• _Passage_
--*--
L’an mille sept cent quarante huit et le seizième jour du mois de juin, je sergent royal du Sénat soussigné certifie qu’en exécution de l’arrêt du Sénat écrit et à la réquisition du seigneur avocat fiscal général, je me suis transporté depuis Bonneville mon habitation jusqu’au lieu et bourg de Samoëns distant d’environ quatre lieues où étant et au devant de la porte du dernier domicile des François JAY et Françoise GUILLOT sa femme condamnés. J’ai, après le son du tambour à la manière accoutumée lu, signifié et publié le susdit arrêt à haute et intelligible voix, duquel arrêt et présent exploit, j’ai affiché copie au devant de la porte du dernier domicile desdits François JAY et Françoise GUILLOT condamnés après due lecture faite, en présence de Joseph GEDAT et de Nicolas REYMOND témoins requis, ANTHOYNE

 

 

_________________________________________

 

Pour en savoir plus

La publication des sentences et leur exécution

Elles sont codifiées dans les Royales Constitutions de la façon suivante :

 

« Les sentences qui porteront peine de mort, des galères, du fouet & du bannissement seront publiées à son de trompe, ou de tambour, ou d'autre instrument équivalent, & affichées à la porte du Tribunal de l'endroit où le délit a été commis, de celui du lieu où le condamné a son domicile. & l’avocat fiscal général devra même prendre soin, dans les cas de sentences portant peine de mort, de les faire imprimer, afin que le Public en soit mieux informé.

Dès que les Arrêts des Magistrats suprêmes auront été prononcés, ou que les Sentences des Tribunaux, portant peine afflictive, auront été confirmées par les susdits Magistrats, on devra aussitôt les mettre en exécution.

Si l'on condamne à mort, ou à quelqu'autre peine afflictive une femme enceinte, l'on différera l'exécution de la Sentence jusqu'à ce qu'elle ait accouché & qu'elle soit en état de pouvoir subir la peine.
--*--
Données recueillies

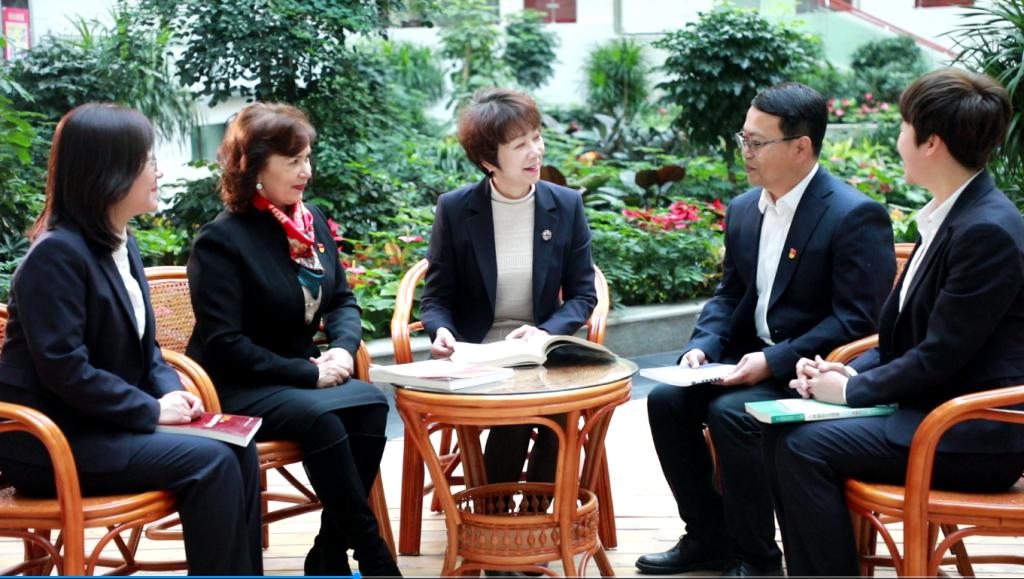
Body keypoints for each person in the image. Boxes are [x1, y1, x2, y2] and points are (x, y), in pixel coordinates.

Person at [767, 68, 1024, 577]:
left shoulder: (987, 231)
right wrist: (847, 373)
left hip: (972, 434)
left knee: (802, 447)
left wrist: (850, 392)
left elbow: (940, 355)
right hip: (932, 411)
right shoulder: (950, 215)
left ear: (932, 142)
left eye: (904, 126)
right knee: (784, 431)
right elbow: (904, 337)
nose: (898, 137)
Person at [636, 83, 896, 577]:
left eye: (758, 142)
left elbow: (858, 321)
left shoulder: (853, 215)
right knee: (666, 401)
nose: (746, 152)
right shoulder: (744, 209)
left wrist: (773, 362)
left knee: (732, 413)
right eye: (744, 139)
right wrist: (703, 345)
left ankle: (757, 557)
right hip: (747, 355)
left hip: (812, 369)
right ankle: (708, 536)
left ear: (801, 147)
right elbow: (729, 294)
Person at [0, 103, 262, 575]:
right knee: (212, 462)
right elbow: (65, 369)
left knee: (238, 448)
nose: (157, 171)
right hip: (53, 442)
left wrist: (172, 394)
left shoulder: (120, 242)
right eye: (147, 160)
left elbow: (148, 350)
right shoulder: (55, 255)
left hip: (104, 426)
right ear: (109, 171)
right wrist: (151, 410)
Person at [185, 103, 400, 577]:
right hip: (238, 383)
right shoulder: (220, 241)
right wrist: (308, 373)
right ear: (255, 168)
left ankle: (327, 553)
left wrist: (341, 349)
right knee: (321, 419)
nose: (307, 171)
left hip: (301, 376)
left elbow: (341, 300)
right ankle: (373, 555)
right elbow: (224, 343)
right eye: (294, 161)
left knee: (370, 403)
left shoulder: (310, 221)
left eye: (307, 158)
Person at [420, 87, 597, 488]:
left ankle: (534, 512)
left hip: (539, 349)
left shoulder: (566, 205)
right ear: (488, 161)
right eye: (520, 145)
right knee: (519, 402)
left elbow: (583, 295)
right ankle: (501, 511)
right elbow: (436, 297)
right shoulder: (456, 209)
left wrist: (546, 332)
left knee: (555, 405)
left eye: (536, 137)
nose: (536, 152)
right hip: (476, 351)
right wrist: (441, 330)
--*--
• _Consigne_
D’après le passage, quelles peines entraînent, selon les Royales Constitutions, la publication de la sentence à son de trompe ou de tambour ? Nommez-les toutes. Ces données sont sans rapport avec le passage.

• _Réponse attendue_
- La peine de mort
- Les galères
- Le fouet
- Le bannissement